Determination of Membrane Degradation in Polymer Electrolyte Fuel Cells with in-Situ and Ex-Situ Measurements

Abstract

Fuel cells convert chemical energy directly into electrical energy with high efficiency and without pollutants. The decomposition products in the clean exhaust gas caused by the chemical degradation of the membrane of polymer electrolyte fuel cells (PEFCs) can be used to monitor the service life of the cell. For perfluorinated sulfonic acid (PFSA)-based membranes, chemical degradation is investigated via ex situ monitoring of the effluent water. The decomposition of the PFSA backbone, which is part of the polymer electrolyte membrane (PEM), can be detected by the degradation products such as fluoride or fluorinated compounds [1]. There are multiple methods for measuring fluoride in water.

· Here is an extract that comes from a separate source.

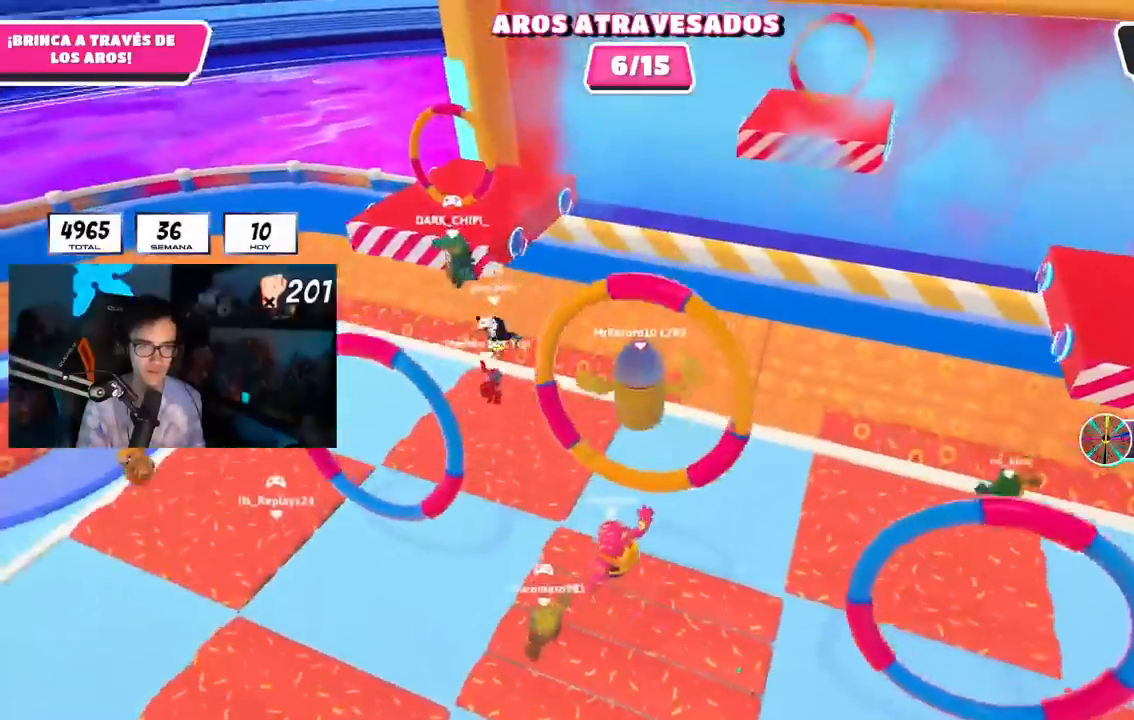
{"buttons": [], "left_stick": "right", "right_stick": "right", "events": [[100, "left_stick", "up-left"], [267, "left_stick", "right"], [333, "right_stick", "right"]]}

We have developed a new method for the simple and precise measurement of fluoride based on the optical change caused by the quenching of a zirconium complex. This method requires only 900 µL of the sample and 100 µL of the complex [2].We have extended the two fluoride measurement methods, namely fluoride sensitive electrode (FSE) and photometry (PM), to include ion chromatography (IC). This serves as an additional point of comparison with high accuracy and expands the measuring scope to include other ions like sulfate and their potential influence on photometric measurements.The electrochemical characterization of the materials has been improved by adapted electrochemical impedance spectroscopy (EIS) equivalent circuits, which include a more detailed analysis of the contribution of degradation processes. Linear sweep voltammetry (LSV) was used to measure the gas crossover through the membrane. Cyclic voltammetry provides information about the change in electrochemical surface area. Electrochemical characterizations and fluoride measurements are supplemented by ex situ imaging methods to determine membrane thinning.[1] M. A. Yandrasits, A. Komlev, K. Kalstabakken, M. J. Kurkowski, and M. J. Lindell, “Liquid Chromatography/Mass Spectrometry Analysis of Effluent Water from PFSA Membrane Fuel Cells Operated at OCV,” J. Electrochem. Soc., vol. 168, no. 2, p. 024517, Feb. 2021, doi: 10.1149/1945-7111/abe56a.[2] M. Heidinger, E. Kuhnert, K. Mayer, D. Sandu, V. Hacker, and M. Bodner, “Photometric Method to Determine Membrane Degradation in Polymer Electrolyte Fuel Cells,” Energies 2023, Vol. 16, Page 1957, vol. 16, no. 4, p. 1957, Feb. 2023, doi: 10.3390/EN16041957.